Adele’s Team Took Away Her Instagram After She Posted Her Infamous Bantu Knots Photo
Adele has made headlines throughout her career usually thanks to her music. But the Grammy-winning singer made news for the wrong reasons in 2020 after she posted a controversial photo of herself on Instagram.
Adele usually doesn’t have access to her social media
For the most part, Adele has never even had access to her social channels at all. She’s spoken about it before, and mentioned the practice in a December 2021 YouTube video with makeup mogul Nikkie de Jager, a.k.a. NikkieTutorials.
“In COVID they let me have my password – I was never allowed my password for my socials before, it’s actually quite a well known fact – but obviously the internet was just on fire, and during COVID it kept everyone’s morale up,” the “Easy on Me” singer said plainly.

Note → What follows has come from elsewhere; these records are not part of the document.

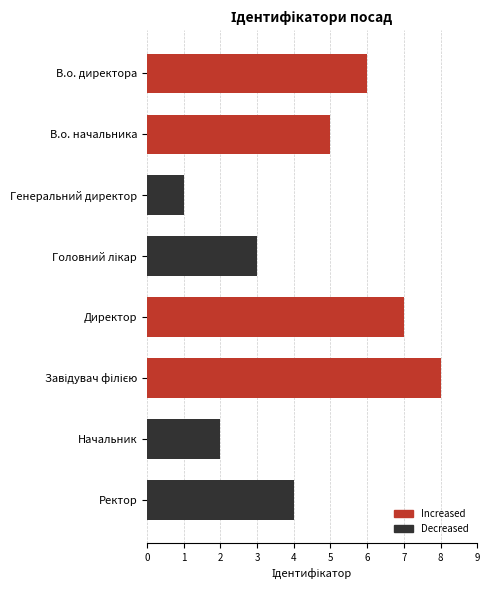

Does the chart contain any negative values?

No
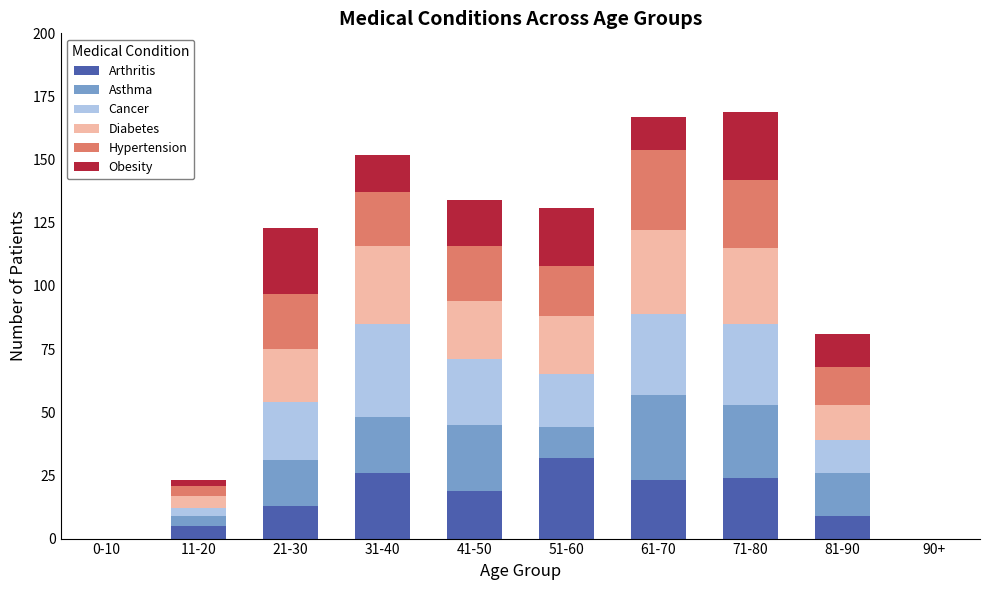

The value of Arthritis at 71-80 is 7. True or false?

False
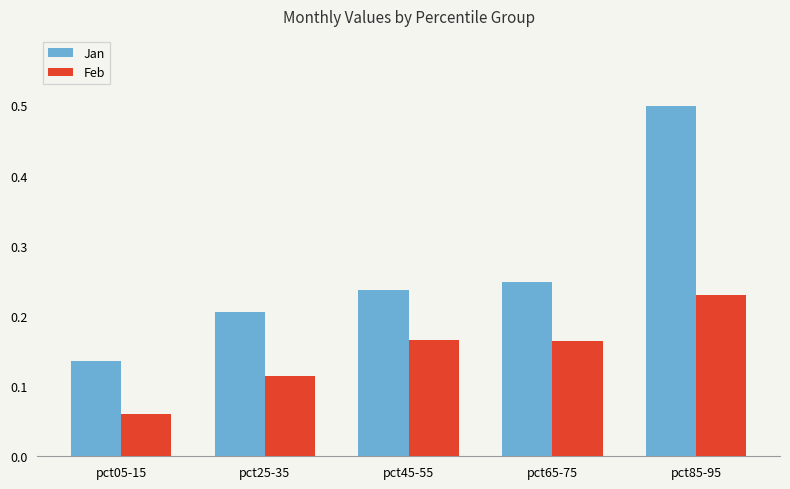

The value of Jan at pct65-75 is 0.1. True or false?

False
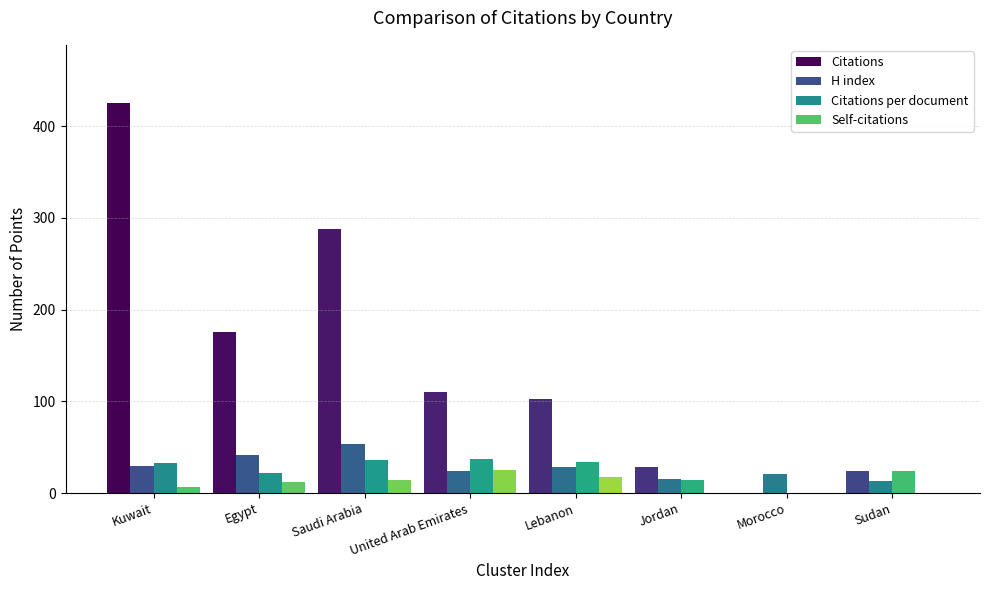

How many groups of bars are there?

8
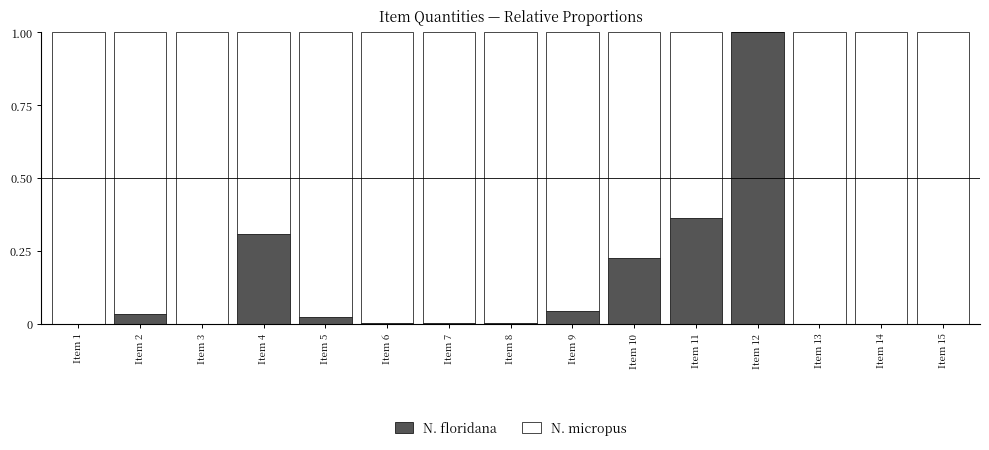

At which label does N. floridana reach its peak?

Item 12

De Jager asked if Adele wasn’t allowed on her own socials because of her replies to people. “No, no, no,” she responded. “It’s because they were worried if I’d get drunk or annoyed, whatever I would do. Not responding to anyone, more just like posting my general thoughts.”
“I didn’t know what a Finstagram was at the time, like a fake Instagram, so I would just share like funny memes and stuff with my actual friends.”
Adele’s Bantu knots photo drew backlash
In October 2020, Adele posted a photo on her Instagram herself wearing her hair in Bantu knots and wearing a bikini with the Jamaican flag. She posted the photo in celebration of Notting Hill Carnival, a celebration in London of all things Caribbean. The festival went virtual in 2020 as a result of a coronavirus (COVID-19) pandemic.
Adele told de Jager about the controversial post and the aftermath behind the scenes. “I posted a picture which a lot of people know about,” she said in reference to the now-infamous photo. “That was the only picture I ever posted myself, then they took my password away.”
Adele apologized for the Bantu knots photo
White women wearing traditionally Black hair styles is not a new issue, and Adele acknowledged that it was in poor taste. She spoke about the incident in a November 2021 cover story for British Vogue.
“I could see comments being like, ‘the nerve to not take it down,’ which I totally get,” she admitted. “But if I take it down, it’s me acting like it never happened. And it did. I totally get why people felt like it was appropriating.”
She went on to explain her mindset when she posted the photo.
“If you don’t go dressed to celebrate the Jamaican culture — and in so many ways we’re so entwined in that part of London — then it’s a little bit like, ‘What you coming for, then?’” she said. “I didn’t read the f***ing room.”
“I was wearing a hairstyle that is actually to protect Afro hair. Ruined mine, obviously,” she added.